Nick swore under his breath. He didn’t know how that could be possible, or what would’ve suddenly tipped Eckhart off, but he’d been involved in enough undercover investigations to know that if an agent had to ask whether his cover had been blown, then, yep—his cover probably had been blown. “We need to wrap this up ASAP.”
“Do you think we got enough evidence to convict?”
“It’ll have to be enough. I’ll call Davis to let him know that we should proceed with Eckhart and Trilani’s arrests.” Nick’s other line beeped, and he checked to see who was calling. “Speak of the devil. I swear, Davis either has ESP or taps on our phones. He always knows when this stuff goes down.”
He clicked over to answer Davis’s call. “I was just about to call you, boss. We’ve got a situation here with Eckhart.”
Davis’s voice sounded uncharacteristically terse. “What situation?”
Nick explained that Eckhart hadn’t shown up for the meeting with Trilani. When he was finished, Davis’s next question caught him off guard.
“Where is Jordan Rhodes right now?”
Nick didn’t see why that was relevant right then. “I’m guessing she opened her store at ten. Why?”

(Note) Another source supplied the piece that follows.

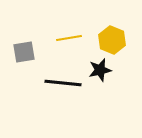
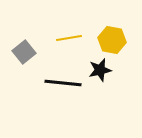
yellow hexagon: rotated 12 degrees counterclockwise
gray square: rotated 30 degrees counterclockwise
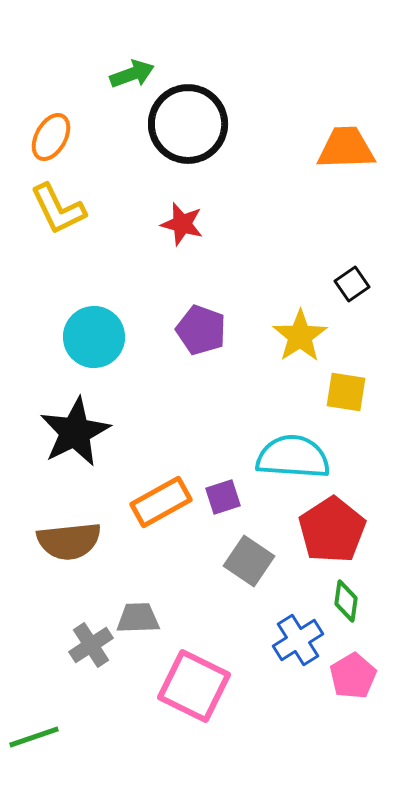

“We picked up a call coming from the phone line at DeVine Cellars. The line that connects to the alarm system,” Davis said. “Somebody there pushed the panic button.”
Jordan.
Nick already had his car keys in his hand and was running out the door. “I’m on my way.”
 
 
JORDAN’S EYES HELD
on the gun pointed at her.
She tried to keep her voice calm. “Xander. What are you doing?”
He tightened his grip on the gun. “Come around the bar. Slowly. And go shut the shades.”
The store’s phone began to ring.
The alarm company,
she thought. When she didn’t answer, they would send the police over. Which meant she needed to keep Xander talking until they got there.
Getting her first good look at him, she saw that he hadn’t shaved for several days. And there were dark circles underneath his eyes, eyes that regarded her with calculated fury. “I think you should put the gun away so we can talk about this.”
“And I think you should shut your lying mouth. Go close the goddamn blinds.”
Not being in a position to disagree, Jordan did as he asked. Xander kept the gun trained on her as she walked to the front windows and pulled down the shades, one at a time.
“And the one over the door,” he ordered. He stood directly behind her and placed the gun against the back of her head. “Don’t get any ideas about running.”
Jordan closed her eyes, feeling the pressure of the barrel against her scalp.
Just keep stalling
. As she shut the final shade over the door, she looked hopefully for someone who might be walking by, someone she could possibly signal, but no luck.